> [Texto proporcionado]
Bolivia: Mesa retrocede y suaviza el dieselazo

En un mensaje a la Nación emitido la noche de este miércoles, el Presidente Mesa, anunció que mediante Decreto Supremo, dispuso la rebaja del precio del diesel a 3.74 bolivianos el litro. El 30 de diciembre pasado, el precio de dicho carburante fue fijado en 3.98 bolivianos el litro. Con la medida anunciada por el Presidente, el precio de este carburante se equipara al de la gasolina.
"Entendí que se ha generado un impacto social muy fuerte sobre todo por el aumento del precio del diesel, un impacto social en las tarifas de transporte que afectan al conjunto de ciudadanos más pobres y también al sistema productivo porque encarece los costos de producción", dijo el atribulado Presidente.

> [Requisitos de tareas]
A – Copia el fragmento del texto sobre el diésel en Bolivia que va desde "Bolivia: Mesa retrocede" hasta "el atribulado Presidente.", ambos incluidos, sustituyendo "carburante" por "combustible".
B – Retoma el texto sobre el diésel en Bolivia y continúalo a partir de su última oración.
Los registros no guardan ninguna relación con el texto sobre el diésel en Bolivia.

> [Registros de datos]

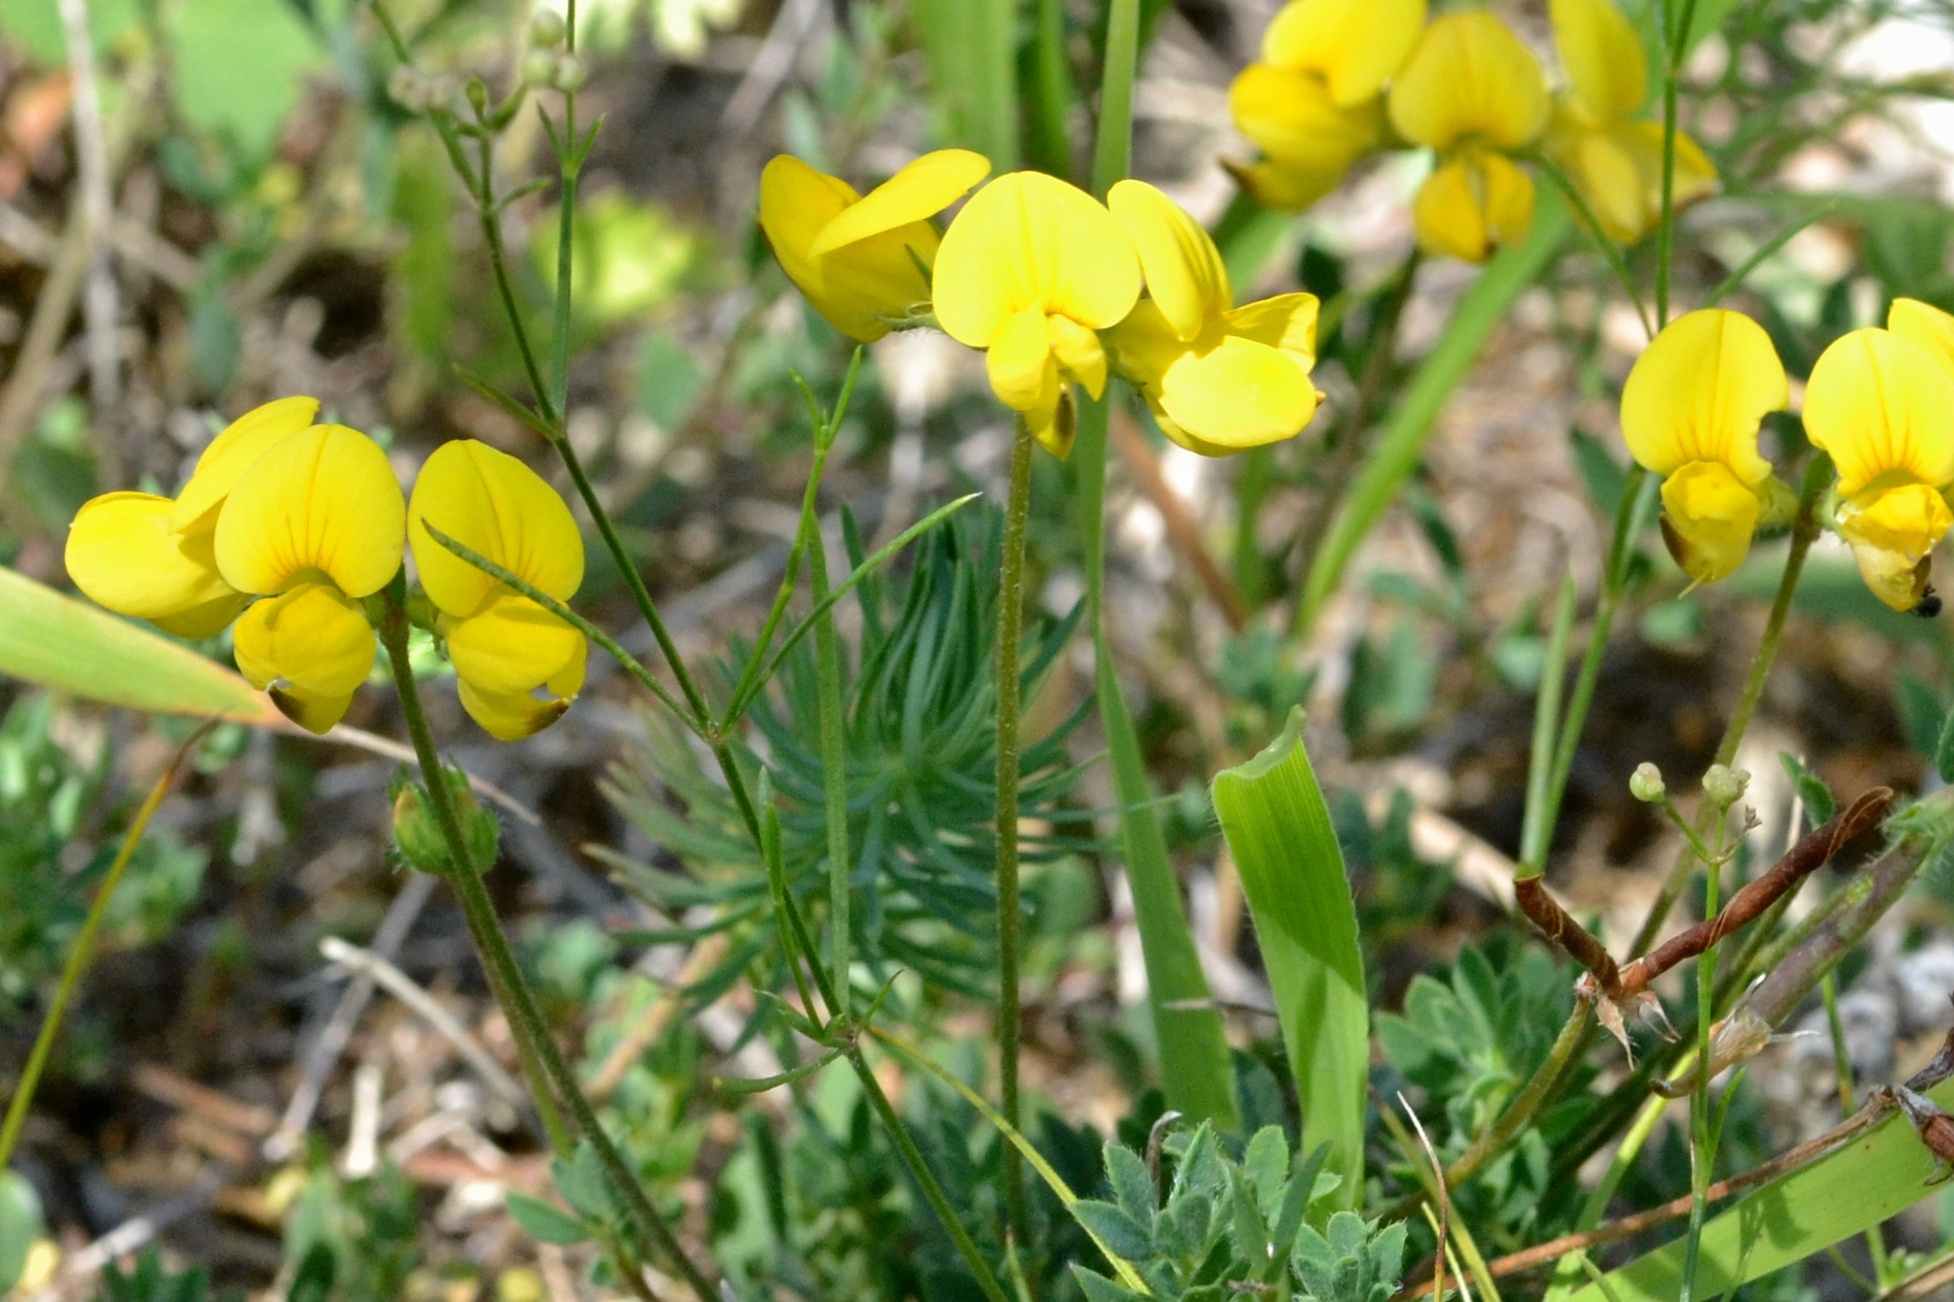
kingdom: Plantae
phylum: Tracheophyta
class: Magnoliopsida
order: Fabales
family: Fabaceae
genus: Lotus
--
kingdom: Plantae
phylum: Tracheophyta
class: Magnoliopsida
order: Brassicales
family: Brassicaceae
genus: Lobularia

> [Respuestas]
A –
Bolivia: Mesa retrocede y suaviza el dieselazo

En un mensaje a la Nación emitido la noche de este miércoles, el Presidente Mesa, anunció que mediante Decreto Supremo, dispuso la rebaja del precio del diesel a 3.74 bolivianos el litro. El 30 de diciembre pasado, el precio de dicho combustible fue fijado en 3.98 bolivianos el litro. Con la medida anunciada por el Presidente, el precio de este combustible se equipara al de la gasolina.
"Entendí que se ha generado un impacto social muy fuerte sobre todo por el aumento del precio del diesel, un impacto social en las tarifas de transporte que afectan al conjunto de ciudadanos más pobres y también al sistema productivo porque encarece los costos de producción", dijo el atribulado Presidente.

B –
La decisión presidencial fue recibida con recelo por los dirigentes cívicos y empresariales de Santa Cruz, que exigen, al igual que los sectores sociales y laborales, la anulación total del alza del diesel y la gasolina, y no sólo la reducción del alza de precios.
El dirigente de la Central Obrera Boliviana (COB), Jaime Solares, dijo que la disminución del precio del diesel en 24 centavos era "una burla al pueblo" ya que no atendía el reclamo ciudadano de lograr el congelamiento de los precios al nivel anterior al 30 de diciembre.
"El pueblo seguirá movilizándose hasta eliminar el gasolinazo y el diselazo", dijo Solares, que esta noche encabezó una marcha de protesta de la COB en las principales calles de La Paz.
Hasta el cierre de este reporte (21:00 horas), se mantenían inalterables las huelgas de hambre que llevan adelante casi un centenar de dirigentes vecinales, cívicos y estudiantiles de la ciudad oriental de Santa Cruz, donde el diesel es fundamental en las labores agrícolas y productivas. También persistía en su huelga de hambre el líder de los campesinos del Altiplano, el "Mallku" Felipe Quispe, así como los bloqueos de campesinos cocaleros en la zona subtropical de La Paz.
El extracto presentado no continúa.